Friday, May 25, 2012

how art history ruined how we think about art

I have had some ideas swirling around in my mind recently about art and art history and how art is presented. Consider this a rant of sorts, or how I wish that art wasn't introduced to most young minds as a timeline, a history. There's got to be a better way to teach art.

Art doesn't have to snobbish by nature. It is for the people. Cave paintings weren't done to appeal to the Neanderthal cognoscenti. Of course, there's always a critic, so I'm sure even the artists of Lascauax had their bad reviews. Michelangelo wasn't an elitist. He had a vision and a drive to create. He also had a need to support himself. It is only in more recent times, when writing and thinking about art became almost equal to art-making that it became such an elitist activity, and art a commodity.



Art became expensive, and was commissioned for pharaohs, kings and popes, before the idle rich were able to afford it for their drawing rooms. It was also spiritual, attached to temples, cathedrals, the modern versions of cave walls. It had a bit of magic about it. But when art detached itself from the sacred and became art for art's sake, the historians and artists had to justify their art-making, to try to keep it exalted somehow. Art theory was born. And soon art history, presented as an implied progression, began to be taught in art schools.

Janson and Gardner are still the chosen texts designed to promote the concept of a progressive timeline of creativity:
Gardner's Art Through the Ages:
"The first edition published in 1926 ... It, like all following editions, was organized chronologically beginning with "The Birth of Art" in the Upper Paleolithic and progressing in a mainly chronological sequence to the contemporary period. ... It continues to be a required text for introductory classes in art history for American students to this day." — Wikipedia


We are sill arguing about how the Great Pyramid of Giza was constructed. Egyptian temples and world museums are full of amazing Egyptian artifacts, but art students were taught that Egyptian artists couldn't depict a figure in three dimensions in a painting, but instead created a stylized presentation of the human body, including a face in profile with the torso in a frontal position. This concept of how Egyptians "saw" in 2D never quite matched other Egyptian artistic achievements, like their architecture and realistic-looking three-dimensional sculpture.

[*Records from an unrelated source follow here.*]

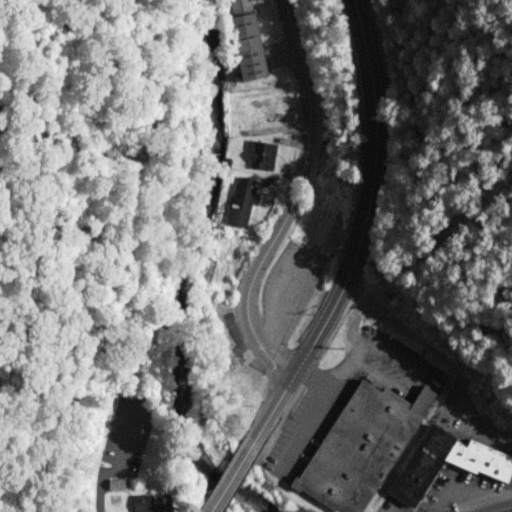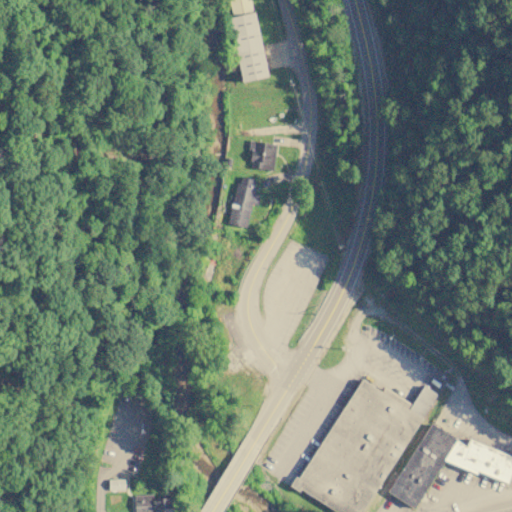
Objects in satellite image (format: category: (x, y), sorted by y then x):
building: (246, 40)
building: (246, 40)
building: (261, 154)
building: (262, 155)
building: (227, 161)
road: (292, 200)
building: (242, 201)
building: (242, 201)
road: (362, 231)
river: (188, 273)
parking lot: (128, 431)
road: (126, 434)
building: (360, 446)
building: (360, 446)
building: (480, 459)
building: (447, 461)
building: (421, 465)
road: (232, 475)
building: (116, 484)
road: (100, 487)
building: (151, 503)
building: (152, 503)
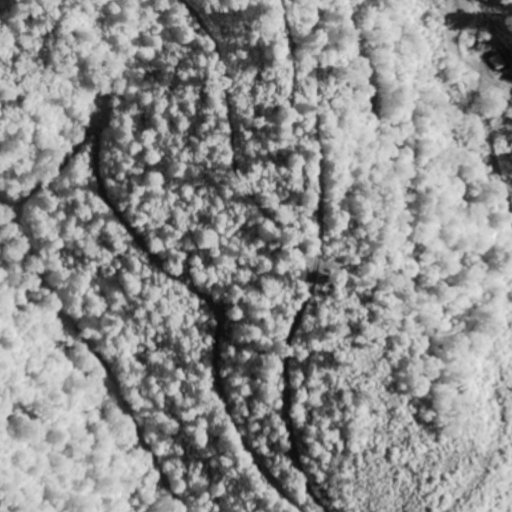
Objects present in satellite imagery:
building: (501, 63)
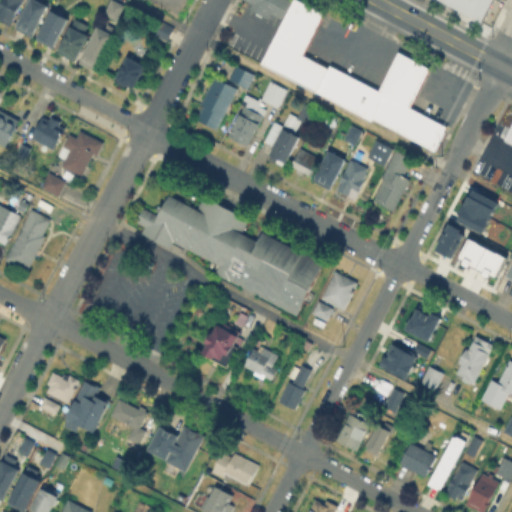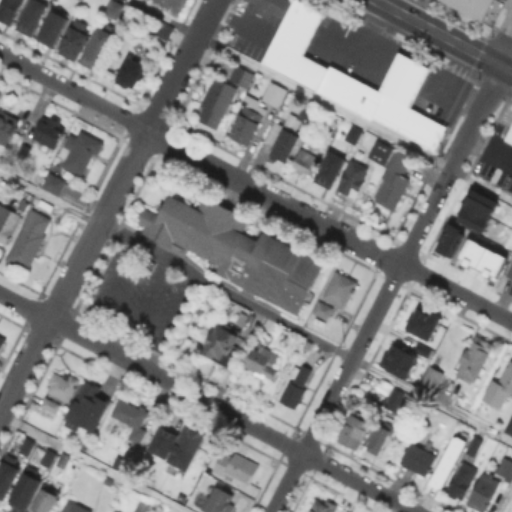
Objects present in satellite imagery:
road: (395, 5)
building: (470, 6)
building: (266, 7)
building: (269, 7)
building: (112, 8)
building: (113, 8)
building: (7, 10)
building: (9, 10)
building: (33, 15)
building: (29, 16)
road: (238, 23)
building: (52, 26)
building: (50, 28)
road: (372, 28)
building: (163, 30)
building: (165, 30)
road: (442, 35)
building: (73, 38)
building: (75, 41)
building: (96, 46)
building: (95, 47)
road: (357, 50)
building: (129, 71)
building: (133, 72)
building: (240, 75)
road: (406, 75)
building: (243, 76)
building: (350, 77)
building: (356, 78)
building: (272, 92)
building: (275, 93)
road: (450, 97)
road: (319, 99)
building: (214, 102)
building: (218, 103)
building: (245, 119)
building: (248, 120)
building: (6, 127)
building: (47, 130)
building: (271, 132)
building: (351, 133)
building: (355, 133)
building: (508, 133)
building: (509, 133)
building: (288, 135)
building: (48, 138)
road: (490, 142)
building: (282, 145)
building: (77, 150)
building: (82, 151)
building: (378, 151)
building: (303, 160)
building: (306, 160)
building: (333, 165)
building: (327, 168)
building: (350, 177)
building: (354, 179)
building: (391, 180)
building: (395, 180)
building: (52, 182)
building: (55, 183)
road: (254, 188)
building: (480, 201)
road: (107, 206)
building: (477, 209)
building: (471, 218)
building: (6, 221)
building: (7, 222)
building: (27, 238)
building: (449, 238)
building: (449, 239)
building: (30, 240)
building: (234, 249)
building: (237, 249)
building: (472, 251)
building: (482, 257)
building: (490, 261)
road: (397, 270)
building: (508, 270)
building: (510, 273)
building: (337, 288)
road: (109, 289)
building: (341, 289)
road: (139, 305)
road: (254, 307)
building: (320, 309)
building: (324, 310)
building: (243, 316)
building: (413, 321)
road: (169, 322)
building: (422, 322)
building: (1, 339)
building: (2, 340)
building: (218, 342)
building: (223, 345)
building: (419, 353)
building: (389, 358)
building: (473, 358)
building: (398, 359)
building: (476, 359)
building: (260, 360)
building: (263, 362)
building: (414, 370)
building: (430, 376)
building: (434, 377)
building: (507, 380)
building: (65, 384)
building: (60, 385)
building: (297, 385)
building: (294, 386)
building: (499, 386)
road: (207, 402)
building: (48, 404)
building: (51, 405)
building: (86, 406)
building: (85, 407)
building: (132, 419)
building: (129, 420)
building: (509, 424)
building: (508, 425)
building: (352, 430)
building: (356, 430)
building: (376, 438)
building: (380, 438)
building: (24, 445)
building: (174, 445)
building: (472, 445)
building: (475, 445)
building: (20, 448)
building: (186, 448)
building: (46, 457)
building: (416, 458)
building: (63, 459)
building: (420, 459)
building: (44, 460)
building: (446, 461)
building: (452, 461)
road: (93, 462)
building: (233, 465)
building: (237, 467)
building: (504, 467)
building: (506, 469)
building: (6, 473)
building: (4, 479)
building: (459, 480)
building: (463, 480)
building: (24, 487)
building: (481, 491)
building: (484, 492)
building: (20, 496)
building: (43, 499)
building: (216, 500)
building: (219, 500)
road: (505, 500)
building: (47, 501)
building: (320, 506)
building: (323, 506)
building: (72, 507)
building: (75, 507)
building: (139, 507)
building: (145, 508)
building: (110, 511)
building: (115, 511)
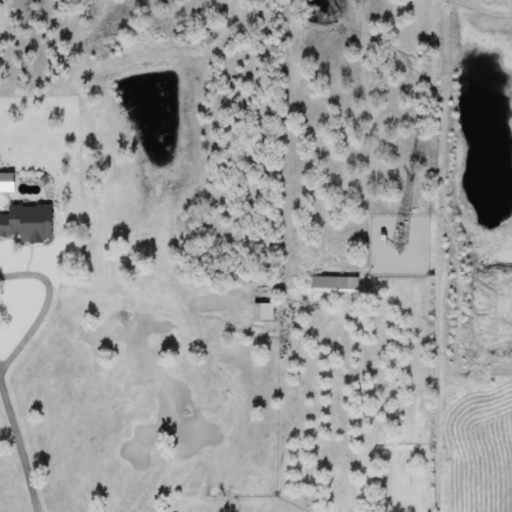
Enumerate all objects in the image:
building: (24, 223)
building: (24, 223)
building: (260, 312)
building: (260, 313)
road: (13, 339)
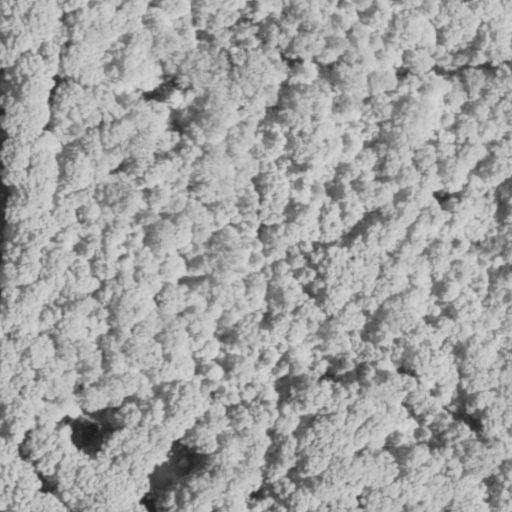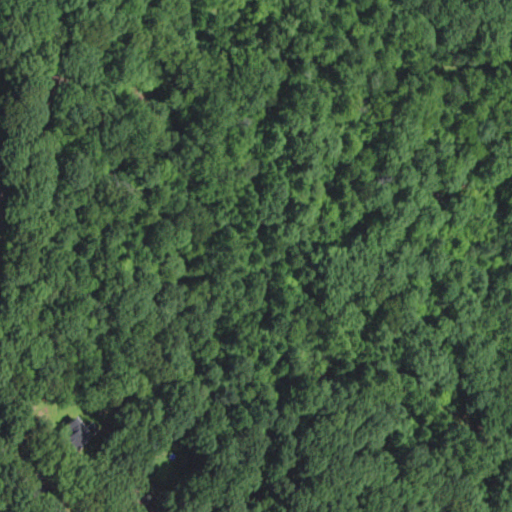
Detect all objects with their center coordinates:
building: (74, 431)
building: (73, 433)
road: (29, 476)
road: (485, 491)
building: (131, 496)
building: (135, 500)
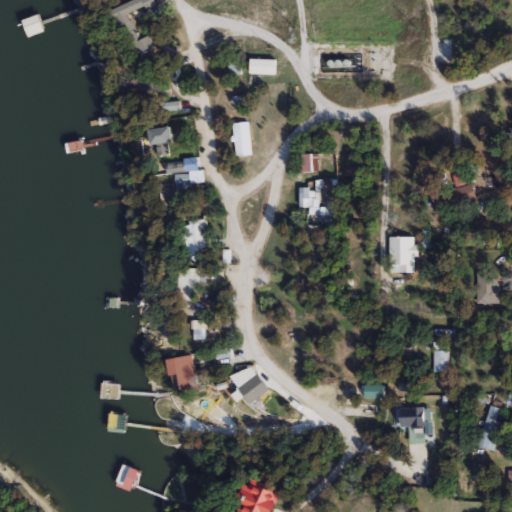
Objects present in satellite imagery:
building: (135, 23)
building: (135, 23)
building: (35, 25)
building: (35, 25)
road: (267, 43)
building: (233, 66)
building: (233, 66)
building: (143, 87)
building: (143, 88)
building: (170, 107)
building: (171, 107)
road: (311, 122)
building: (164, 135)
building: (164, 135)
building: (241, 138)
building: (241, 139)
road: (214, 159)
building: (309, 162)
building: (309, 162)
building: (187, 179)
building: (187, 179)
building: (458, 195)
building: (458, 195)
building: (308, 196)
building: (308, 196)
building: (330, 207)
building: (331, 207)
road: (375, 215)
building: (197, 238)
building: (197, 238)
building: (402, 253)
building: (403, 254)
building: (488, 288)
building: (489, 289)
building: (440, 360)
building: (440, 360)
building: (188, 371)
building: (189, 371)
road: (334, 415)
building: (416, 422)
building: (417, 423)
building: (491, 427)
building: (491, 427)
building: (264, 502)
building: (264, 502)
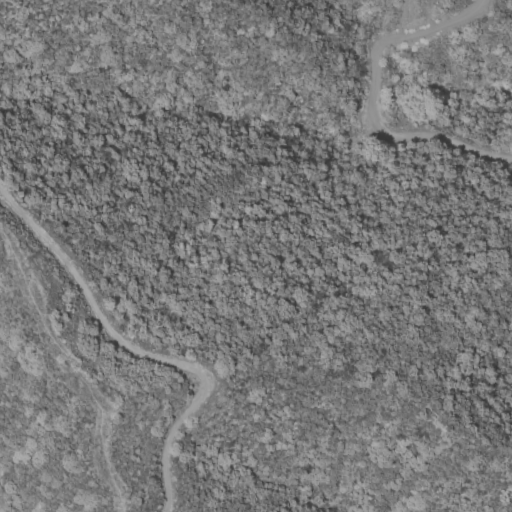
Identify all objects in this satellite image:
road: (371, 103)
road: (136, 352)
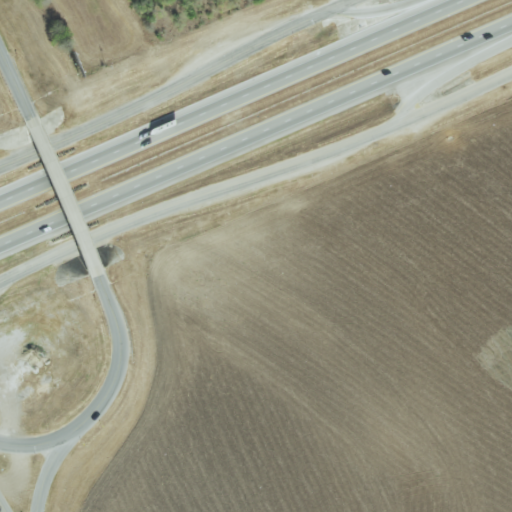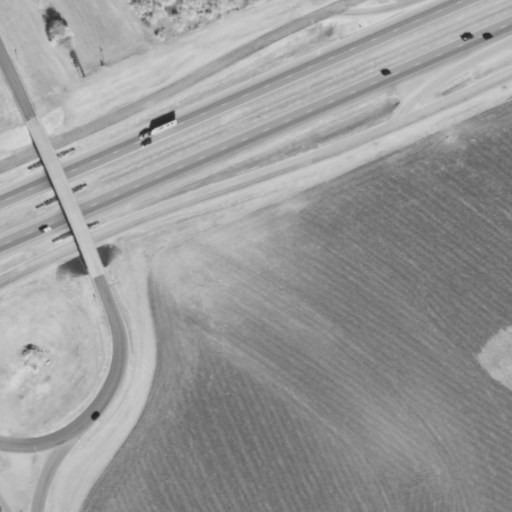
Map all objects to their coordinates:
road: (345, 2)
road: (377, 13)
road: (446, 77)
road: (16, 83)
road: (180, 87)
road: (235, 102)
road: (256, 137)
road: (255, 178)
road: (64, 196)
road: (121, 358)
road: (38, 445)
road: (51, 470)
road: (3, 505)
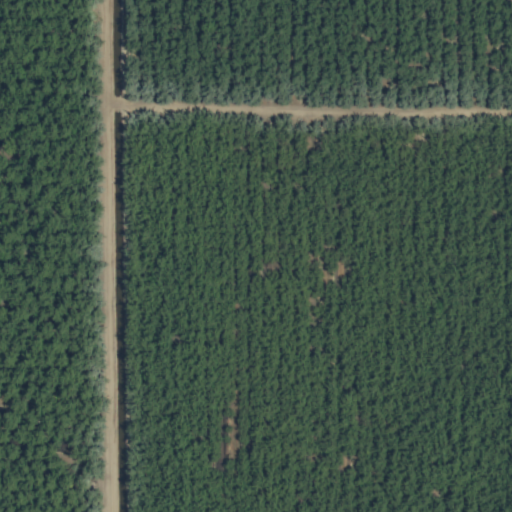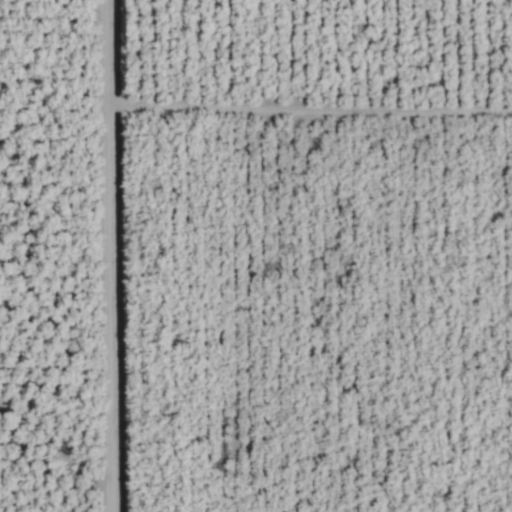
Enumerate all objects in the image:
crop: (256, 256)
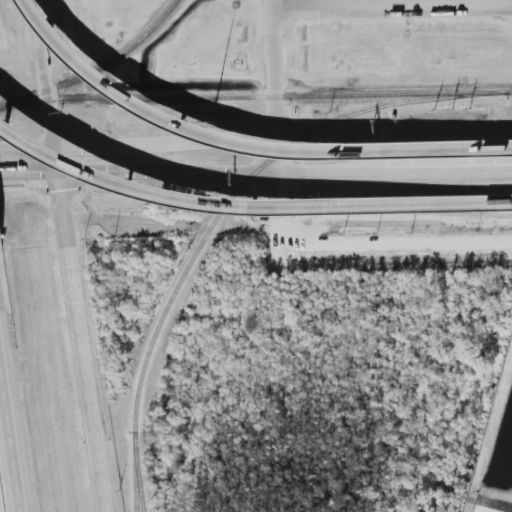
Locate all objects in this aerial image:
road: (393, 3)
road: (276, 66)
railway: (99, 68)
road: (48, 86)
railway: (255, 96)
road: (255, 135)
road: (242, 145)
road: (275, 153)
road: (256, 174)
road: (246, 205)
railway: (220, 211)
road: (69, 221)
road: (90, 390)
road: (14, 423)
railway: (138, 472)
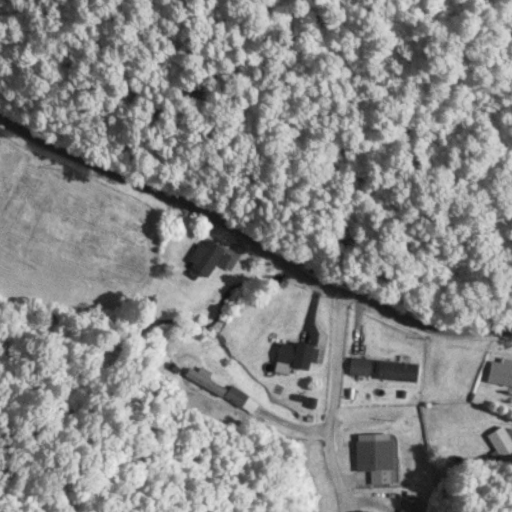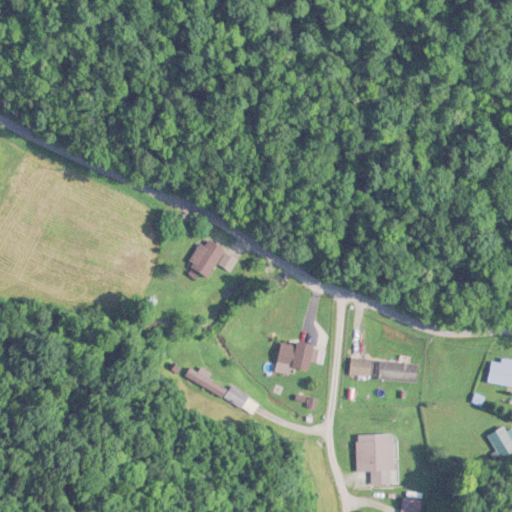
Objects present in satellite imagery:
road: (246, 258)
building: (209, 260)
building: (500, 374)
building: (502, 443)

There's is nothing wrong with guiding young minds to look at great art. Or to give them the language to discuss it and to think about it. It's OK to present it chronologically, I suppose, but not as one age inheriting and bettering the next. Artists should also be free to make their own connections; connect to art from any era, and not be made to believe that the Temple of Hatshepsut leads to Greek sculpture, which progresses to Michelangelo, Impressionism, Pollock, and so on.



Artists are definitely influenced by their predecessors, but we shouldn't assume that Degas wouldn't or couldn't exist without classical painting. He would have found his way, even if all he had ever seen were Japanese prints. Why do we tend to believe that we know more now than those that came before us? People have traveled the world for eons. We may do it faster now, and have iPhones and McDonalds and all sorts of other nifty toys and advances, but that doesn't automatically make us smarter or more talented.

We are all creatures of our time. Art in the ancient era may be about different ideas, and come from different a impetus to create, but it is not more primitive.